Saved entries
____

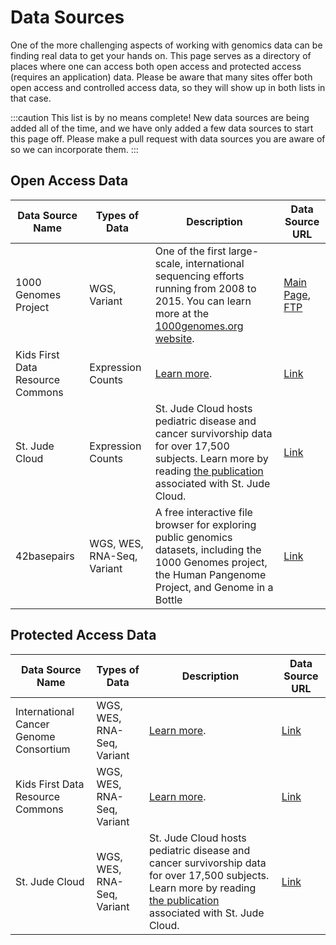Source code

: # Data Sources

One of the more challenging aspects of working with genomics data can be finding real
data to get your hands on. This page serves as a directory of places where one can
access both open access and protected access (requires an application) data. Please be
aware that many sites offer both open access and controlled access data, so they will
show up in both lists in that case.

:::caution
This list is by no means complete! New data sources are being added all of the time, and
we have only added a few data sources to start this page off. Please make a pull request
with data sources you are aware of so we can incorporate them. 
:::

## Open Access Data

| Data Source Name                 | Types of Data     | Description                                                                                                                                                                                     | Data Source URL                                                                                           |
| -------------------------------- | ----------------- | ----------------------------------------------------------------------------------------------------------------------------------------------------------------------------------------------- | --------------------------------------------------------------------------------------------------------- |
| 1000 Genomes Project             | WGS, Variant      | One of the first large-scale, international sequencing efforts running from 2008 to 2015. You can learn more at the [1000genomes.org website](https://www.internationalgenome.org/about).       | [Main Page](https://www.internationalgenome.org/data), [FTP](https://ftp.1000genomes.ebi.ac.uk/vol1/ftp/) |
| Kids First Data Resource Commons | Expression Counts | [Learn more](https://kidsfirstdrc.org/about/).                                                                                                                                                  | [Link](https://portal.kidsfirstdrc.org)                                                                   |  |
| St. Jude Cloud                   | Expression Counts | St. Jude Cloud hosts pediatric disease and cancer survivorship data for over 17,500 subjects. Learn more by reading [the publication][stjude-cloud-publication] associated with St. Jude Cloud. | [Link](https://platform.stjude.cloud/data/cohorts)                                                        |
| 42basepairs | WGS, WES, RNA-Seq, Variant | A free interactive file browser for exploring public genomics datasets, including the 1000 Genomes project, the Human Pangenome Project, and Genome in a Bottle | [Link](https://42basepairs.com) |

## Protected Access Data

| Data Source Name                       | Types of Data              | Description                                                                                                                                                                                     | Data Source URL                                    |
| -------------------------------------- | -------------------------- | ----------------------------------------------------------------------------------------------------------------------------------------------------------------------------------------------- | -------------------------------------------------- |
| International Cancer Genome Consortium | WGS, WES, RNA-Seq, Variant | [Learn more](https://pubmed.ncbi.nlm.nih.gov/20393554/).                                                                                                                                        | [Link](https://dcc.icgc.org/repositories)          |
| Kids First Data Resource Commons       | WGS, WES, RNA-Seq, Variant | [Learn more](https://kidsfirstdrc.org/about/).                                                                                                                                                  | [Link](https://portal.kidsfirstdrc.org)            |  |
| St. Jude Cloud                         | WGS, WES, RNA-Seq, Variant | St. Jude Cloud hosts pediatric disease and cancer survivorship data for over 17,500 subjects. Learn more by reading [the publication][stjude-cloud-publication] associated with St. Jude Cloud. | [Link](https://platform.stjude.cloud/data/cohorts) |

[stjude-cloud-publication]: https://aacrjournals.org/cancerdiscovery/article/11/5/1082/666431/St-Jude-Cloud-A-Pediatric-Cancer-Genomic-Data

____

YOUR GOAL.
From the records given above, reproduce all text exactly and exclude each picture.

EXPECTED ANSWER.
Source code

: # Data Sources

One of the more challenging aspects of working with genomics data can be finding real
data to get your hands on. This page serves as a directory of places where one can
access both open access and protected access (requires an application) data. Please be
aware that many sites offer both open access and controlled access data, so they will
show up in both lists in that case.

:::caution
This list is by no means complete! New data sources are being added all of the time, and
we have only added a few data sources to start this page off. Please make a pull request
with data sources you are aware of so we can incorporate them. 
:::

## Open Access Data

| Data Source Name                 | Types of Data     | Description                                                                                                                                                                                     | Data Source URL                                                                                           |
| -------------------------------- | ----------------- | ----------------------------------------------------------------------------------------------------------------------------------------------------------------------------------------------- | --------------------------------------------------------------------------------------------------------- |
| 1000 Genomes Project             | WGS, Variant      | One of the first large-scale, international sequencing efforts running from 2008 to 2015. You can learn more at the [1000genomes.org website](https://www.internationalgenome.org/about).       | [Main Page](https://www.internationalgenome.org/data), [FTP](https://ftp.1000genomes.ebi.ac.uk/vol1/ftp/) |
| Kids First Data Resource Commons | Expression Counts | [Learn more](https://kidsfirstdrc.org/about/).                                                                                                                                                  | [Link](https://portal.kidsfirstdrc.org)                                                                   |  |
| St. Jude Cloud                   | Expression Counts | St. Jude Cloud hosts pediatric disease and cancer survivorship data for over 17,500 subjects. Learn more by reading [the publication][stjude-cloud-publication] associated with St. Jude Cloud. | [Link](https://platform.stjude.cloud/data/cohorts)                                                        |
| 42basepairs | WGS, WES, RNA-Seq, Variant | A free interactive file browser for exploring public genomics datasets, including the 1000 Genomes project, the Human Pangenome Project, and Genome in a Bottle | [Link](https://42basepairs.com) |

## Protected Access Data

| Data Source Name                       | Types of Data              | Description                                                                                                                                                                                     | Data Source URL                                    |
| -------------------------------------- | -------------------------- | ----------------------------------------------------------------------------------------------------------------------------------------------------------------------------------------------- | -------------------------------------------------- |
| International Cancer Genome Consortium | WGS, WES, RNA-Seq, Variant | [Learn more](https://pubmed.ncbi.nlm.nih.gov/20393554/).                                                                                                                                        | [Link](https://dcc.icgc.org/repositories)          |
| Kids First Data Resource Commons       | WGS, WES, RNA-Seq, Variant | [Learn more](https://kidsfirstdrc.org/about/).                                                                                                                                                  | [Link](https://portal.kidsfirstdrc.org)            |  |
| St. Jude Cloud                         | WGS, WES, RNA-Seq, Variant | St. Jude Cloud hosts pediatric disease and cancer survivorship data for over 17,500 subjects. Learn more by reading [the publication][stjude-cloud-publication] associated with St. Jude Cloud. | [Link](https://platform.stjude.cloud/data/cohorts) |

[stjude-cloud-publication]: https://aacrjournals.org/cancerdiscovery/article/11/5/1082/666431/St-Jude-Cloud-A-Pediatric-Cancer-Genomic-Data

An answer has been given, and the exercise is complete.